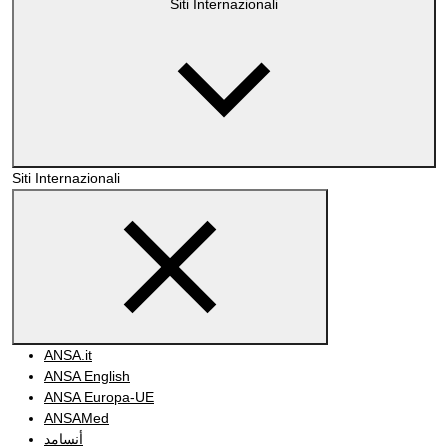
Siti Internazionali
Siti Internazionali
ANSA.it
ANSA English
ANSA Europa-UE
ANSAMed
أنسامد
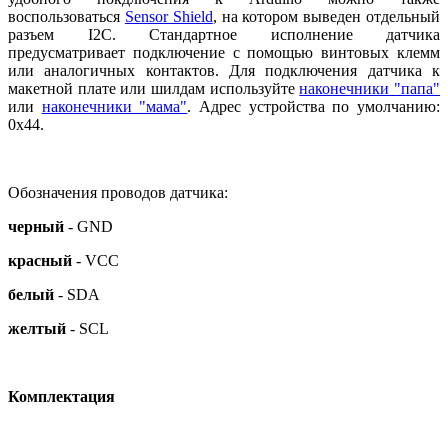
воспользоваться
Sensor Shield
, на котором выведен отдельный
разъем I2C. Стандартное исполнение датчика
предусматривает подключение с помощью винтовых клемм
или аналогичных контактов. Для подключения датчика к
макетной плате или шилдам используйте
наконечники "папа"
или
наконечники "мама"
. Адрес устройства по умолчанию:
0х44.
Обозначения проводов датчика:
черный
- GND
красный
- VCC
белый
- SDA
желтый
- SCL
Комплектация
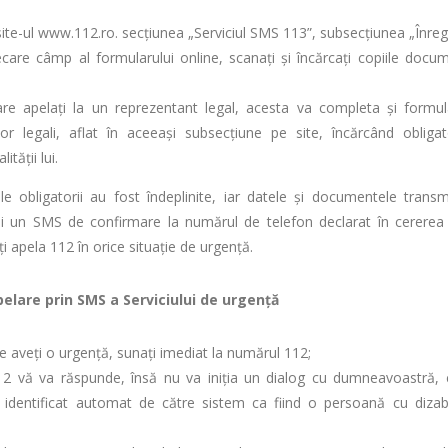
ite-ul www.112.ro. secţiunea „Serviciul SMS 113”, subsecţiunea „Înregi
ecare câmp al formularului online, scanaţi şi încărcaţi copiile doc
are apelaţi la un reprezentant legal, acesta va completa şi formul
lor legali, aflat în aceeaşi subsecţiune pe site, încărcând obliga
ităţii lui.
le obligatorii au fost îndeplinite, iar datele şi documentele trans
i un SMS de confirmare la numărul de telefon declarat în cererea 
 apela 112 în orice situaţie de urgenţă.
elare prin SMS a Serviciului de urgenţă
re aveţi o urgenţă, sunaţi imediat la numărul 112;
2 vă va răspunde, însă nu va iniţia un dialog cu dumneavoastră, ci
fi identificat automat de către sistem ca fiind o persoană cu dizabi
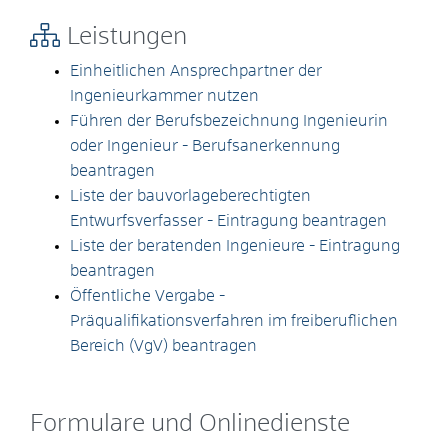
Leistungen
Einheitlichen Ansprechpartner der
Ingenieurkammer nutzen
Führen der Berufsbezeichnung Ingenieurin
oder Ingenieur - Berufsanerkennung
beantragen
Liste der bauvorlageberechtigten
Entwurfsverfasser - Eintragung beantragen
Liste der beratenden Ingenieure - Eintragung
beantragen
Öffentliche Vergabe -
Präqualifikationsverfahren im freiberuflichen
Bereich (VgV) beantragen
Formulare und Onlinedienste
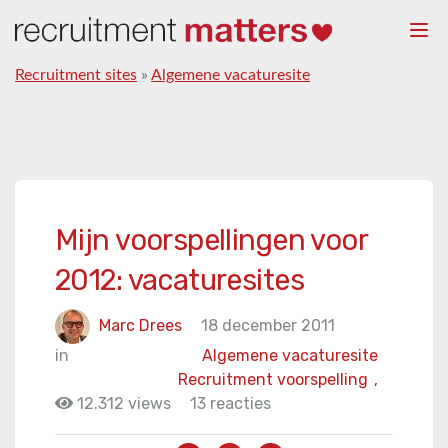
Togg
navi
Recruitment sites
»
Algemene vacaturesite
Mijn voorspellingen voor
2012: vacaturesites
Marc Drees
18 december 2011
in
Algemene vacaturesite
Recruitment voorspelling
,
12.312 views
13 reacties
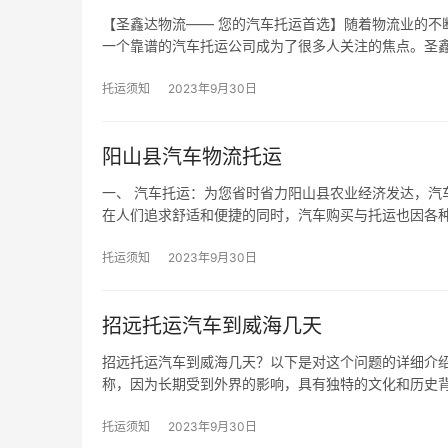
【圣鑫达物流—— 您的汽车托运首选】随着物流业的不
一个靠谱的汽车托运公司成为了很多人关注的焦点。圣
托运须知
2023年9月30日
阳山县汽车物流托运
一、 汽车托运：为您省时省力阳山县农业经济发达，汽
在人们追求舒适和便捷的同时，汽车购买与托运也因各
托运须知
2023年9月30日
招远托运汽车到威海几天
招远托运汽车到威海几天？以下是对这个问题的详细介绍
称，因为长期受到外界的影响，具有独特的文化和历史
托运须知
2023年9月30日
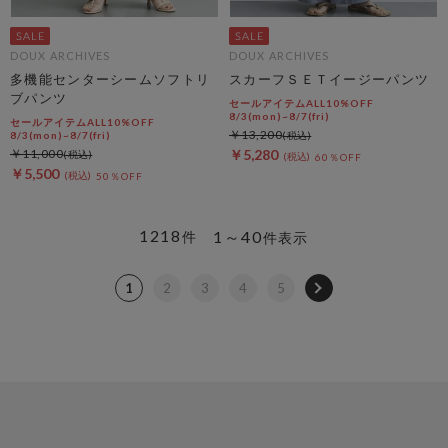
DOUX ARCHIVES
DOUX ARCHIVES
多機能センターシームソフトリ
スカーフＳＥＴイージーパンツ
ブパンツ
セールアイテムALL10%OFF
8/3(mon)~8/7(fri)
セールアイテムALL10%OFF
￥13,200
8/3(mon)~8/7(fri)
￥11,000
￥5,280
60％OFF
￥5,500
50％OFF
1218
1～40
件
件表示
1
2
3
4
5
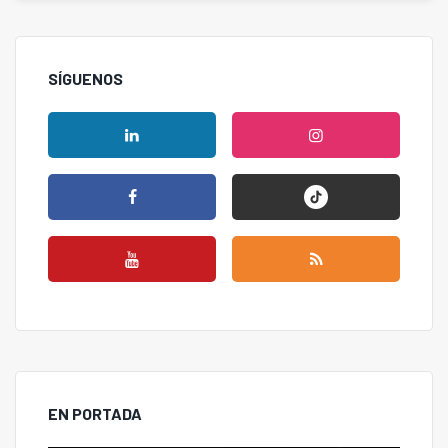
SÍGUENOS
EN PORTADA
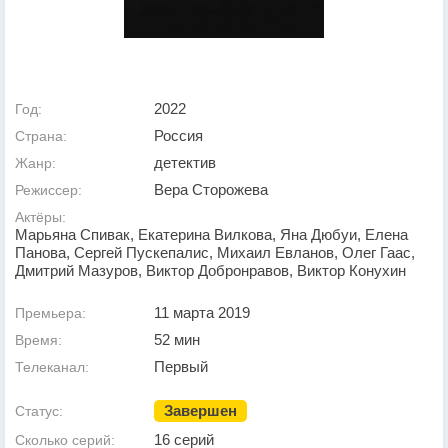
2022
Год:
Россия
Страна:
детектив
Жанр:
Вера Сторожева
Режиссер:
Актёры:
Марьяна Спивак, Екатерина Вилкова, Яна Дюбуи, Елена
Панова, Сергей Пускепалис, Михаил Евланов, Олег Гаас,
Дмитрий Мазуров, Виктор Добронравов, Виктор Конухин
11 марта 2019
Премьера:
52 мин
Время:
Первый
Телеканал:
Завершен
Статус:
16 серий
Сколько серий:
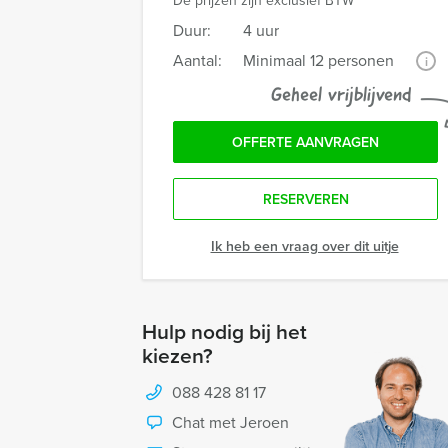
De prijzen zijn exclusief BTW
Duur:
4 uur
Aantal:
Minimaal 12 personen
i
Geheel vrijblijvend
OFFERTE AANVRAGEN
RESERVEREN
Ik heb een vraag over dit uitje
Hulp nodig bij het
kiezen?
088 428 81 17
Chat met Jeroen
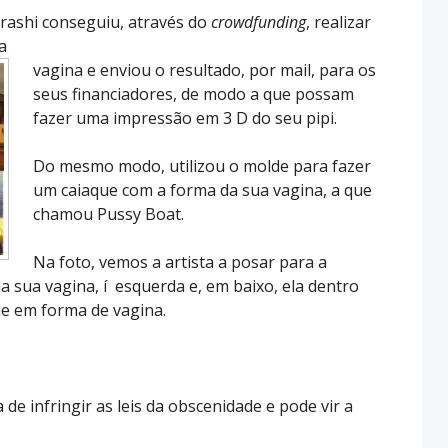
arashi conseguiu, através do
crowdfunding
, realizar
a
vagina e enviou o resultado, por mail, para os
seus financiadores, de modo a que possam
fazer uma impressão em 3 D do seu pipi.
Do mesmo modo, utilizou o molde para fazer
um caiaque com a forma da sua vagina, a que
chamou Pussy Boat.
Na foto, vemos a artista a posar para a
a sua vagina, í esquerda e, em baixo, ela dentro
ue em forma de vagina.
e infringir as leis da obscenidade e pode vir a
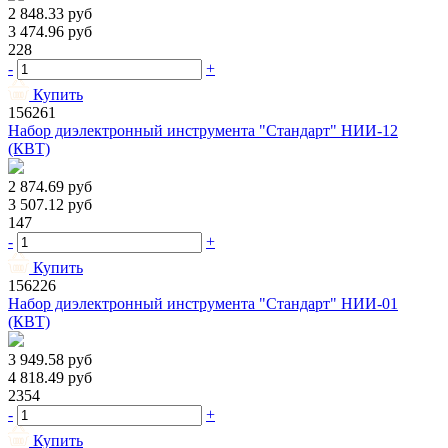
2 848.33
руб
3 474.96
руб
228
-
+
Купить
156261
Набор диэлектронный инструмента "Стандарт" НИИ-12
(КВТ)
2 874.69
руб
3 507.12
руб
147
-
+
Купить
156226
Набор диэлектронный инструмента "Стандарт" НИИ-01
(КВТ)
3 949.58
руб
4 818.49
руб
2354
-
+
Купить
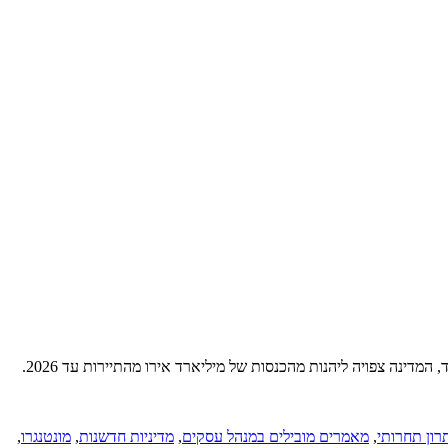
מבוא: תיירות כענף מוביל וחשיבות החדשנות התיירות מהווה את מגזר הייצוא המרכזי במונטנגרו ותורמת כ־22% לתמ"ג. עם תחזיות גידול חיוביות במיוחד, המדינה צפויה ליהנות מהכנסות של מיליארד אירו מהתיירות עד 2026.
רון תחרותי
,
מאמרים מובילים במנהל עסקים
,
מדיניות חדשנות
,
מונטנגרו
,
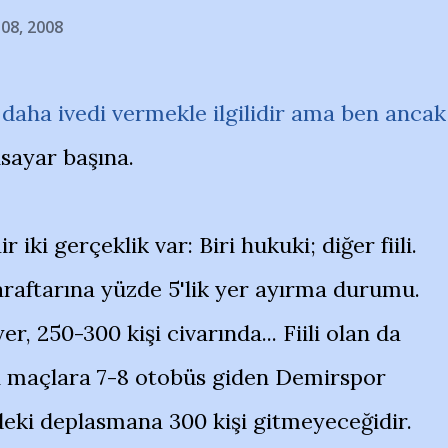
 08, 2008
 daha ivedi vermekle ilgilidir ama ben ancak
isayar başına.
iki gerçeklik var: Biri hukuki; diğer fiili.
araftarına yüzde 5'lik yer ayırma durumu.
er, 250-300 kişi civarında... Fiili olan da
 maçlara 7-8 otobüs giden Demirspor
eki deplasmana 300 kişi gitmeyeceğidir.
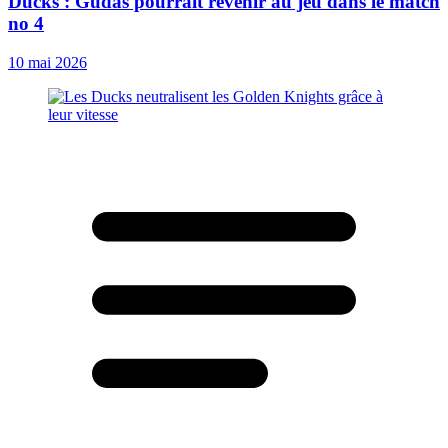
Ducks : Gudas pourrait revenir au jeu dans le match
no 4
10 mai 2026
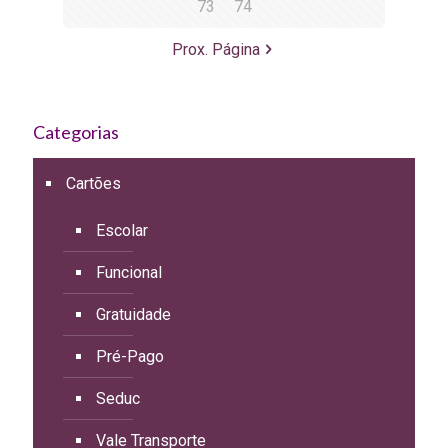
73
74
Prox. Página
Categorias
Cartões
Escolar
Funcional
Gratuidade
Pré-Pago
Seduc
Vale Transporte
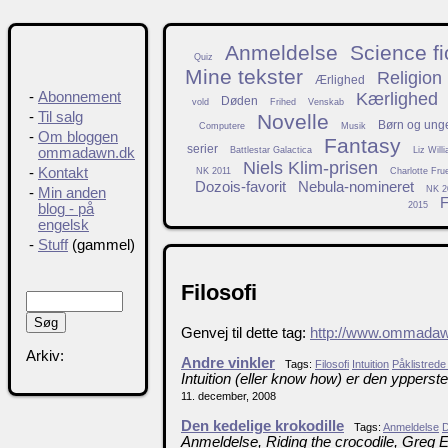
Anmeldelse
Science fi
Quiz
Mine tekster
Religion
Ærlighed
Kærlighed
-
Abonnement
Døden
vold
Frihed
Venskab
-
Til salg
Novelle
Børn og ung
Computere
Musik
-
Om bloggen
Fantasy
serier
Battlestar Galactica
Liz Will
ommadawn.dk
Niels Klim-prisen
-
Kontakt
NK 2011
Charlotte Fru
Dozois-favorit
Nebula-nomineret
NK 2
-
Min anden
F
2015
blog - på
engelsk
-
Stuff
(gammel)
Filosofi
Genvej til dette tag:
http://www.ommadawn.
Arkiv:
Andre vinkler
Tags:
Filosofi
Intuition
Påklistrede
Intuition (eller know how) er den ypperste
11. december, 2008
Den kedelige krokodille
Tags:
Anmeldelse
Anmeldelse, Riding the crocodile, Greg 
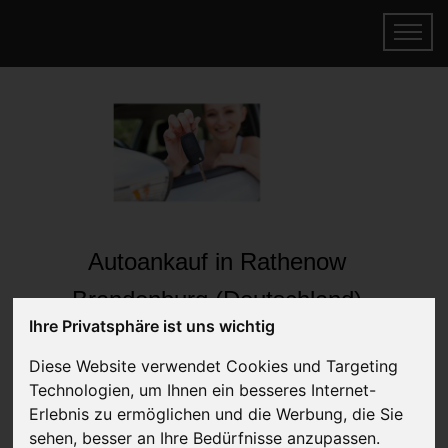
Autoankauf in Rathenow
Brandenburg (Deutschland)
Ihre Privatsphäre ist uns wichtig
Online Auto verkaufen & gratis abholen
lassen
Diese Website verwendet Cookies und Targeting
Auf Wunsch sofort Geld für Ihr Auto erhalten
Technologien, um Ihnen ein besseres Internet-
Erlebnis zu ermöglichen und die Werbung, die Sie
sehen, besser an Ihre Bedürfnisse anzupassen.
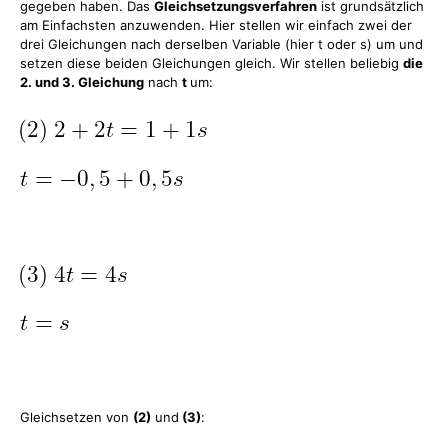
gegeben haben. Das
Gleichsetzungsverfahren
ist grundsätzlich
am Einfachsten anzuwenden. Hier stellen wir einfach zwei der
drei Gleichungen nach derselben Variable (hier t oder s) um und
setzen diese beiden Gleichungen gleich. Wir stellen beliebig
die
2. und 3. Gleichung
nach
t
um:
Gleichsetzen von
(2)
und
(3)
:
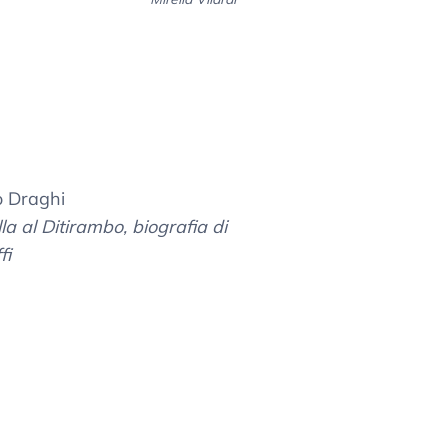
o Draghi
la al Ditirambo, biografia di
fi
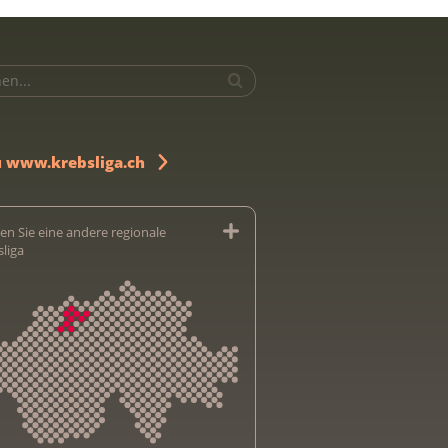
u www.krebsliga.ch
en Sie eine andere regionale
sliga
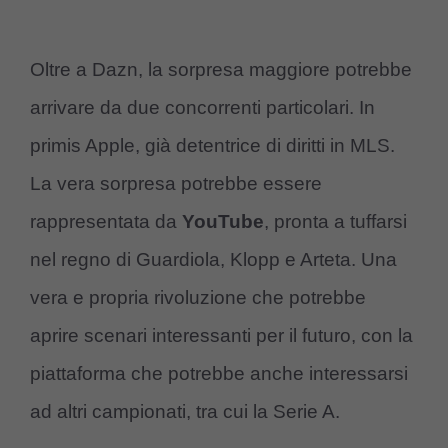
Oltre a Dazn, la sorpresa maggiore potrebbe
arrivare da due concorrenti particolari. In
primis Apple, già detentrice di diritti in MLS.
La vera sorpresa potrebbe essere
rappresentata da
YouTube
, pronta a tuffarsi
nel regno di Guardiola, Klopp e Arteta. Una
vera e propria rivoluzione che potrebbe
aprire scenari interessanti per il futuro, con la
piattaforma che potrebbe anche interessarsi
ad altri campionati, tra cui la Serie A.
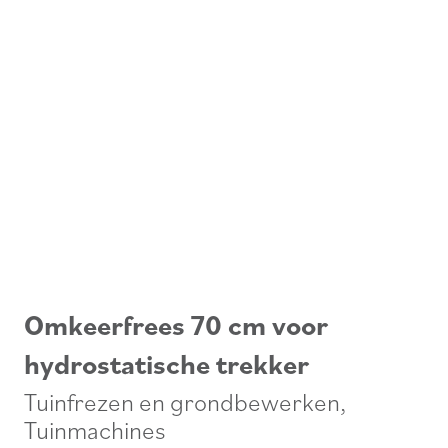
Omkeerfrees 70 cm voor
hydrostatische trekker
Tuinfrezen en grondbewerken
,
Tuinmachines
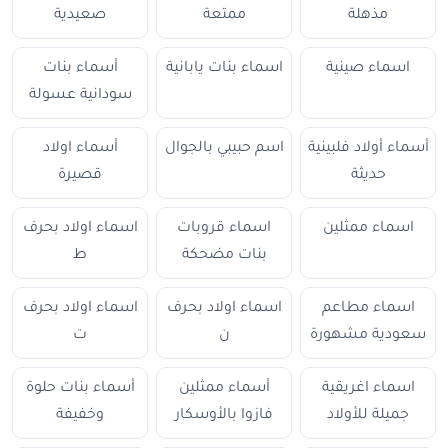
مذهلة
ممتعة
صعيدية
اسماء صينية
اسماء بنات يابانية
أسماء بنات
سودانية عسولة
أسماء أولاد فلبينية
اسم حبيبي بالجوال
أسماء اولاد
حديثة
قصيرة
اسماء ممثلين
اسماء قروبات
اسماء اولاد بحرف
بنات مضحكة
ط
اسماء مطاعم
اسماء اولاد بحرف
اسماء اولاد بحرف
سعودية مشهورة
ن
ت
اسماء اغريقية
أسماء ممثلين
أسماء بنات حلوة
جميلة للأولاد
فازوا بالأوسكار
وخفيفة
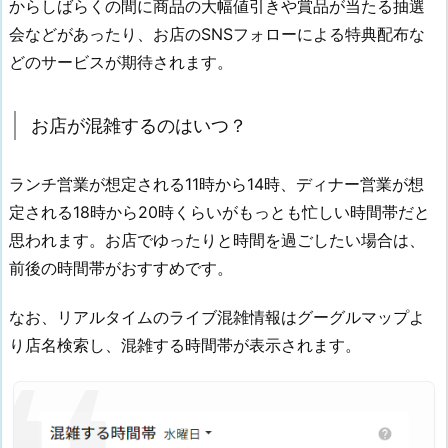
からしばらくの間に商品の大幅値引きや賞品が当たる抽選
会などがあったり、お店のSNSフォローによる特典配布な
どのサービスが期待されます。
お店が混雑するのはいつ？
ランチ営業が想定される11時から14時、ディナー営業が想
定される18時から20時くらいがもっとも忙しい時間帯だと
思われます。お店でゆったりと時間を過ごしたい場合は、
前後の時間帯がおすすめです。
なお、リアルタイムのライブ混雑情報はグーグルマップよ
り店名検索し、混雑する時間帯が表示されます。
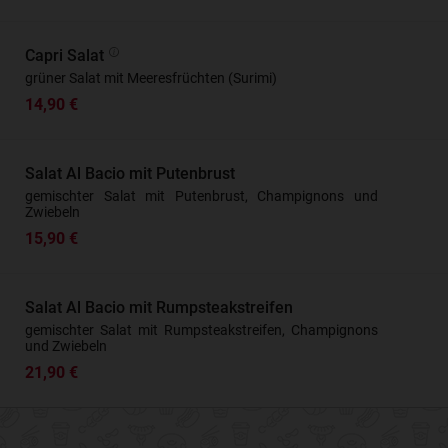
Capri Salat
grüner Salat mit Meeresfrüchten (Surimi)
14,90 €
Salat Al Bacio mit Putenbrust
gemischter Salat mit Putenbrust, Champignons und
Zwiebeln
15,90 €
Salat Al Bacio mit Rumpsteakstreifen
gemischter Salat mit Rumpsteakstreifen, Champignons
und Zwiebeln
21,90 €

◆ **Problem description**
Transcribe the records verbatim from their beginning through the line containing "fi identificat automat", inclusive, omitting the pictures.

◆ **Task answer**
Siti Internazionali
Siti Internazionali
ANSA.it
ANSA English
ANSA Europa-UE
ANSAMed
أنسامد
воспользоваться
Sensor Shield
, на котором выведен отдельный
разъем I2C. Стандартное исполнение датчика
предусматривает подключение с помощью винтовых клемм
или аналогичных контактов. Для подключения датчика к
макетной плате или шилдам используйте
наконечники "папа"
или
наконечники "мама"
. Адрес устройства по умолчанию:
0х44.
Обозначения проводов датчика:
черный
- GND
красный
- VCC
белый
- SDA
желтый
- SCL
Комплектация
ite-ul www.112.ro. secţiunea „Serviciul SMS 113”, subsecţiunea „Înregi
ecare câmp al formularului online, scanaţi şi încărcaţi copiile doc
are apelaţi la un reprezentant legal, acesta va completa şi formul
lor legali, aflat în aceeaşi subsecţiune pe site, încărcând obliga
ităţii lui.
le obligatorii au fost îndeplinite, iar datele şi documentele trans
i un SMS de confirmare la numărul de telefon declarat în cererea 
 apela 112 în orice situaţie de urgenţă.
elare prin SMS a Serviciului de urgenţă
re aveţi o urgenţă, sunaţi imediat la numărul 112;
2 vă va răspunde, însă nu va iniţia un dialog cu dumneavoastră, ci
fi identificat automat de către sistem ca fiind o persoană cu dizabi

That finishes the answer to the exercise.